In Hebrew we refer to our core prayer as Avoda, service, or work. We come together in prayer not just to recite theological teachings, but in service, in labor, to the truths that bring us to the higher realm of God. It is service, to ideals, to kindness, to our fellow human being, that makes a dwelling place within our soul into which we can welcome the Divine. Why do we require a minyan for a complete service, because that which we labor for can not be achieved without the effort of grace and generosity to our neighbor. There is a comfort in the precision and the pageantry of our service, but the real effort is to make space between the details for the Shechina to speak from within us. Relationship comes from labor. We hear the “still small voice” of God in the quiet moments of love between one human being and another. Our hearts beat to the rhythm of the Divine as we hold in closeness that which we have sought and achieved.

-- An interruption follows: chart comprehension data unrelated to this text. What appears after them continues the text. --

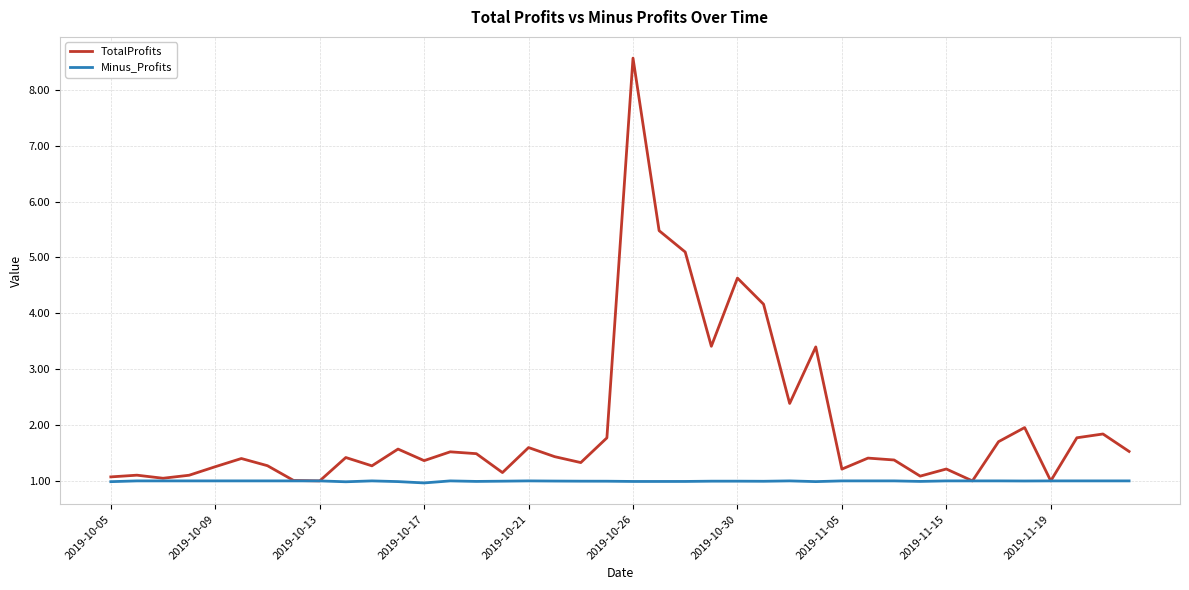

Rank the series by their maximum value, from lowest to highest.

Minus_Profits, TotalProfits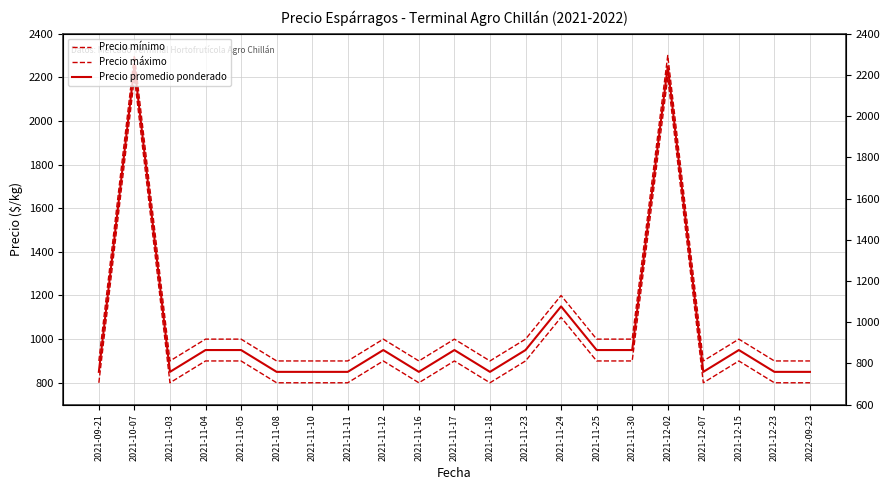

Which label corresponds to the smallest value in the chart?

2021-09-21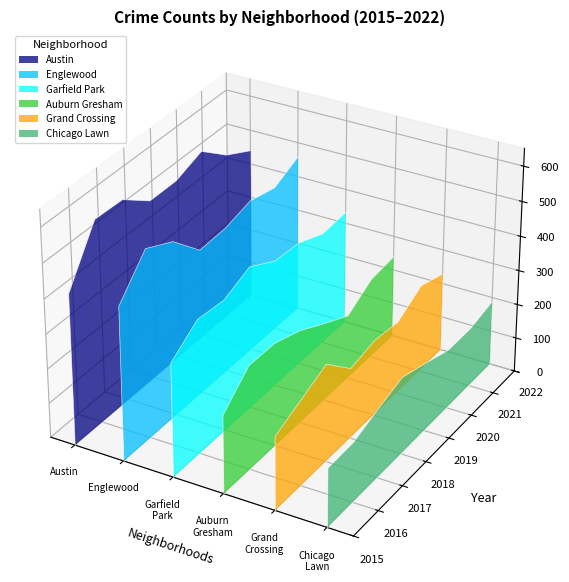

Reading right to left, list all the values displayed in this chart.

Austin: 2022=441	2021=483	2020=549	2019=520	2018=520	2017=581	2016=584	2015=437
Englewood: 2022=461	2021=425	2020=444	2019=423	2018=419	2017=503	2016=543	2015=444
Garfield Park: 2022=335	2021=329	2020=361	2019=368	2018=412	2017=379	2016=387	2015=329
Auburn Gresham: 2022=242	2021=234	2020=188	2019=228	2018=271	2017=299	2016=301	2015=226
Grand Crossing: 2022=231	2021=256	2020=212	2019=222	2018=205	2017=283	2016=248	2015=213
Chicago Lawn: 2022=190	2021=172	2020=172	2019=199	2018=224	2017=200	2016=173	2015=171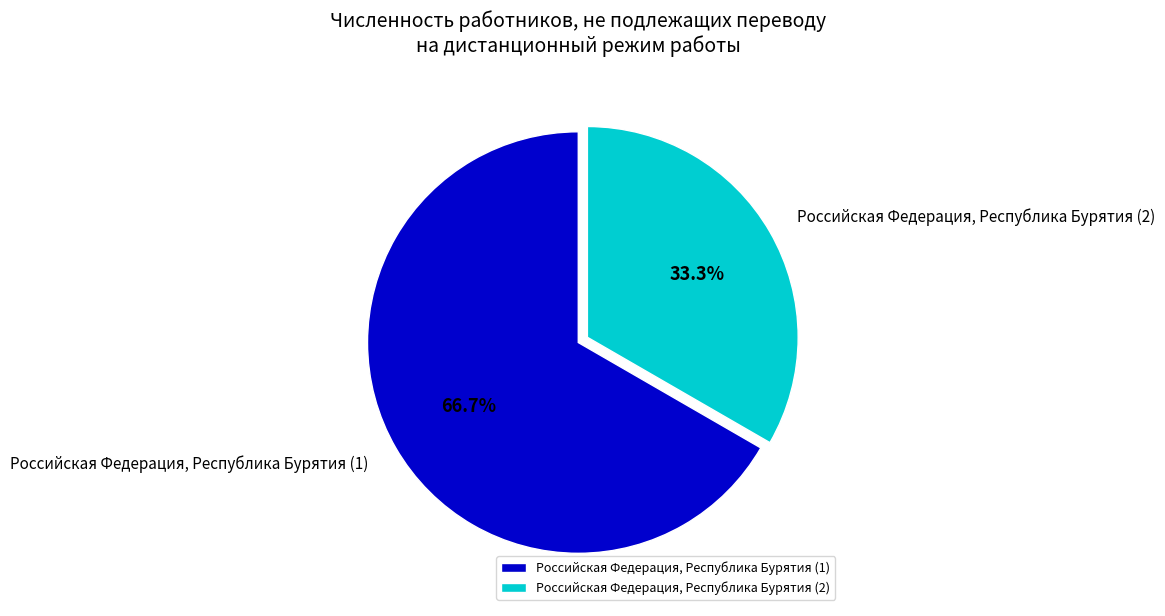

How many slices are in this pie chart?

2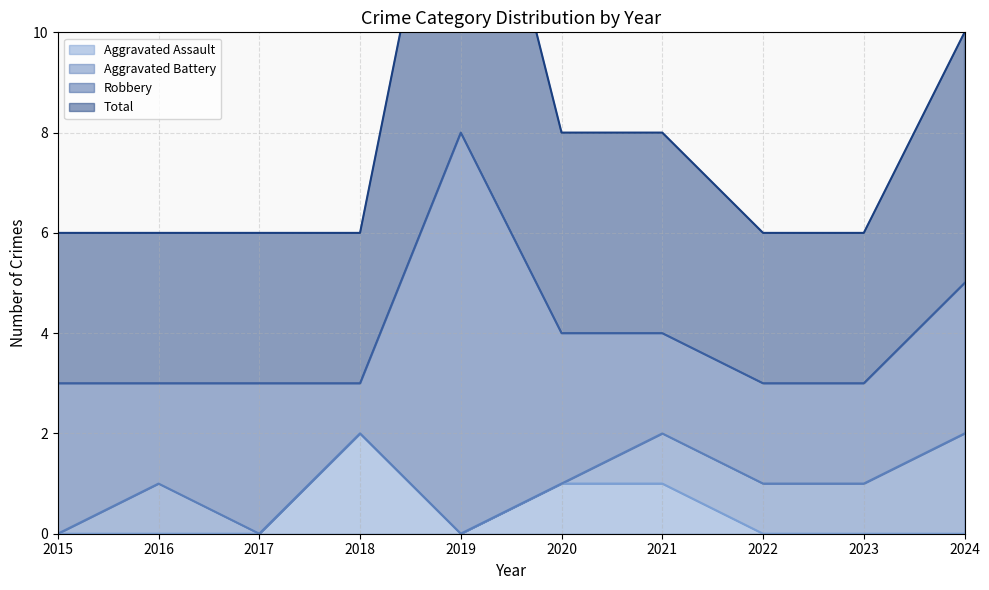

True or false: Total and Aggravated Assault intersect in this chart.

False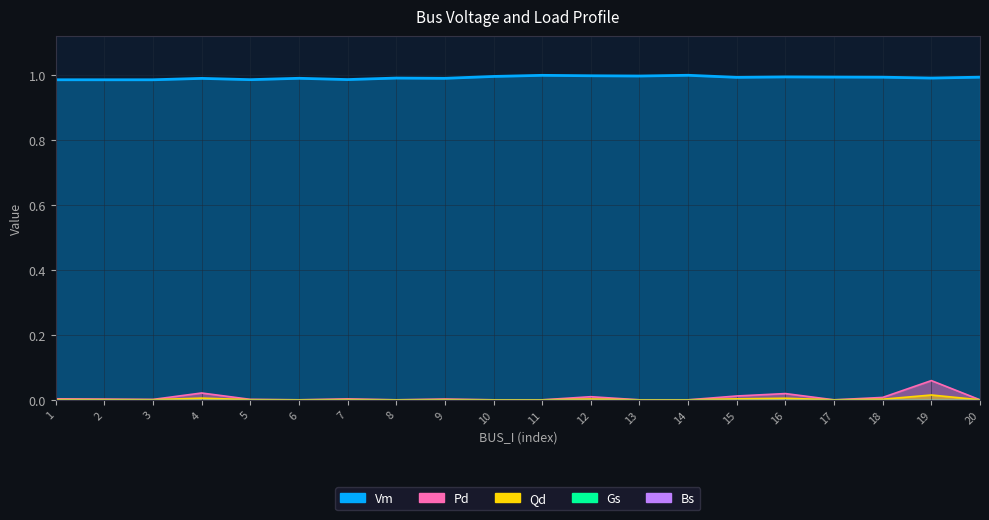

How many positive values does the Pd series have?

12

Kavanah (My thanks to Rabbi Shawn Zevit for allowing me to reprint his words)
I am my prayer to you
I call myself present
And into alignment with the passing of time
May the abundant generosity that fills our world
Come through me
And answer my yearnings
And expansive understanding. Psalm 69:14
We remember we are all sacred vessels through which the Divine flows into the world.
Each of us fashioned in our own particular way so as to bring forth our unique gifts.
Our lives are our offerings.
May our hearts be open and our minds be clear
So the work of our hands bring blessing
And the work of our hands brings peace.